A small and plain 4-story commercial building with a retail space at street level.

The site's early history was tied up in the dental profession, with at least one dentist practicing here, and the Missouri Dental Journal being published here in the 1870s - though whether this is from a previous building or this one is not clear. A legal case makes it clear the building was in place by 1888.

In the 1920s it was home to K.H. Sign Manufacturing Company.

In 1940 it was home to Frank's, Inc., a wholesale distributer who later moved west.

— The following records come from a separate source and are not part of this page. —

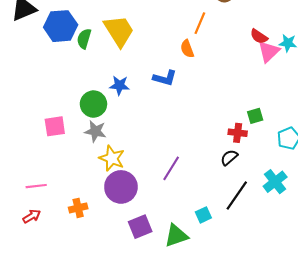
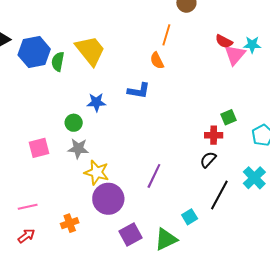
green circle: (93, 104) -> (74, 123), size x0.7

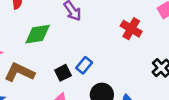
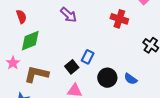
green diamond: (38, 34) -> (30, 41), moved

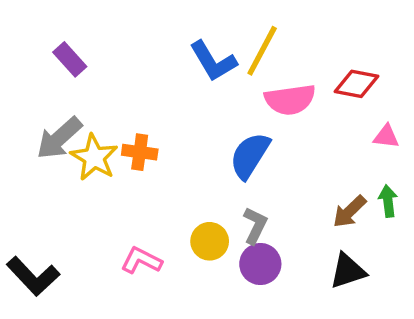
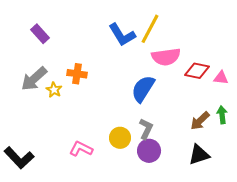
red diamond: (356, 84) -> (197, 71), moved
orange cross: (140, 152) -> (77, 74), moved
yellow star: (94, 157) -> (54, 90), size x0.6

In the 1970s, it was known as the Downtown Medical Building. The company running it was in business from 1962 to 1985.

By the 1990s, it was the last building standing on the block; its small-scale neighbors were gone. 819 Locust was in subpar condition, run down and with only a fragmental portion of its cornice remaining. The last tenant was Chu's Wok House, which had closed by 2000.

Downtown Now bought the building in March of 2000 for $200,000. The venerable little building at 819 Locust was demolished in October of 2002.

In the early 2000s, city residents, urban watchers, preservationists and architecture buffs pulled their hair with frustration at the events unfolding on and around this site. While this entire block sat empty, just across the street the historic Century Building was destroyed in 2004 as part of a misguided plan to build a redundant parking garage. The garage would have fit perfectly on this block, while a renovated Century would have contributed much-needed vitality to the area.

In 2008, the entire 800 north block of Locust was finally redeveloped as an urban park. In a depleted downtown which already had a huge excess of parks, parking lots and garages, the Old Post Office Plaza remains predictably underutilized today.

Locator Map


The building circa 2001.


The building in 1940, home to a business named "Frank's". Image from the Historic American Buildings Survey, from the background of an image of the Victoria Building.


The block was still intact in the 1960s. At the corner of 9th and Locust stood Roosevelt Federal Savings & Loan Association, an 1886 building at 825 Locust with a beautiful Modernist slipcover added in the 1950s. Roosevelt Federal was on the corner from the 1950s into the early 1980s. Image circa 1970; taken from "This Is Our St. Louis", Harry Hagen, Knight Publishing Co., St. Louis 1970.